__YOUR OBJECTIVE__
Copy out every line of the records below word for word, leaving out the pictures.

__SOURCE INFORMATION__
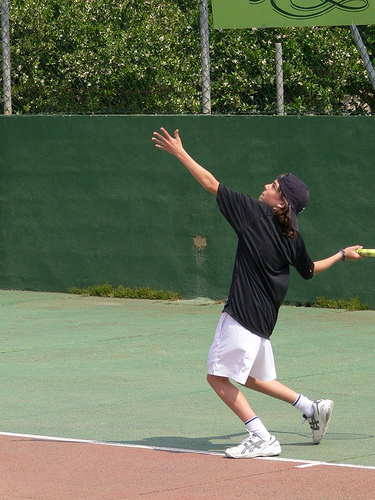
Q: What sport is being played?
A: Tennis.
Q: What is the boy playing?
A: Tennis.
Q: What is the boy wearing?
A: A black polo shirt.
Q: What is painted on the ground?
A: White lines.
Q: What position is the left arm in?
A: Raised?.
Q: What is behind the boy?
A: A green wall.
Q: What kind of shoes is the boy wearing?
A: Athletic shoes.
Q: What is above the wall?
A: A fence.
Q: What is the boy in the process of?
A: Serving.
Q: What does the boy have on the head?
A: A hat.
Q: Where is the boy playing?
A: Tennis court.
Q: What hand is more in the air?
A: Left hand.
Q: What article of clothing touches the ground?
A: Shoes.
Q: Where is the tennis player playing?
A: At a tennis court.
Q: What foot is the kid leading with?
A: Left foot.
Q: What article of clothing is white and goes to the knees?
A: Shorts.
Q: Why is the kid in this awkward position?
A: Serving a ball.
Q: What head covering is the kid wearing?
A: A hat.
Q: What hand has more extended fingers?
A: Left hand.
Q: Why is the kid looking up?
A: To watch the ball.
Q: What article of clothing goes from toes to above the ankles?
A: Socks.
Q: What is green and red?
A: Tennis court.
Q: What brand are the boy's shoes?
A: Asic.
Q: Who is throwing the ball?
A: The boy.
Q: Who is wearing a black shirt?
A: The boy.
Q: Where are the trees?
A: Outside the court.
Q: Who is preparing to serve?
A: The boy.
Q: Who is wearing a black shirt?
A: The boy.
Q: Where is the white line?
A: On court.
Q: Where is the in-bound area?
A: On court.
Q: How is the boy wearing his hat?
A: Backwards.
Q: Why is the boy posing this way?
A: He is about to serve a tennis ball.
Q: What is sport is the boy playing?
A: Tennis.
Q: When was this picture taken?
A: Daytime.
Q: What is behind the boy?
A: A green wall.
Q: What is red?
A: Section of the court in front of the boy.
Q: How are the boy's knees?
A: Bent.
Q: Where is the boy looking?
A: Up.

__TASK OUTPUT__
Q: What sport is being played?
A: Tennis.
Q: What is the boy playing?
A: Tennis.
Q: What is the boy wearing?
A: A black polo shirt.
Q: What is painted on the ground?
A: White lines.
Q: What position is the left arm in?
A: Raised?.
Q: What is behind the boy?
A: A green wall.
Q: What kind of shoes is the boy wearing?
A: Athletic shoes.
Q: What is above the wall?
A: A fence.
Q: What is the boy in the process of?
A: Serving.
Q: What does the boy have on the head?
A: A hat.
Q: Where is the boy playing?
A: Tennis court.
Q: What hand is more in the air?
A: Left hand.
Q: What article of clothing touches the ground?
A: Shoes.
Q: Where is the tennis player playing?
A: At a tennis court.
Q: What foot is the kid leading with?
A: Left foot.
Q: What article of clothing is white and goes to the knees?
A: Shorts.
Q: Why is the kid in this awkward position?
A: Serving a ball.
Q: What head covering is the kid wearing?
A: A hat.
Q: What hand has more extended fingers?
A: Left hand.
Q: Why is the kid looking up?
A: To watch the ball.
Q: What article of clothing goes from toes to above the ankles?
A: Socks.
Q: What is green and red?
A: Tennis court.
Q: What brand are the boy's shoes?
A: Asic.
Q: Who is throwing the ball?
A: The boy.
Q: Who is wearing a black shirt?
A: The boy.
Q: Where are the trees?
A: Outside the court.
Q: Who is preparing to serve?
A: The boy.
Q: Who is wearing a black shirt?
A: The boy.
Q: Where is the white line?
A: On court.
Q: Where is the in-bound area?
A: On court.
Q: How is the boy wearing his hat?
A: Backwards.
Q: Why is the boy posing this way?
A: He is about to serve a tennis ball.
Q: What is sport is the boy playing?
A: Tennis.
Q: When was this picture taken?
A: Daytime.
Q: What is behind the boy?
A: A green wall.
Q: What is red?
A: Section of the court in front of the boy.
Q: How are the boy's knees?
A: Bent.
Q: Where is the boy looking?
A: Up.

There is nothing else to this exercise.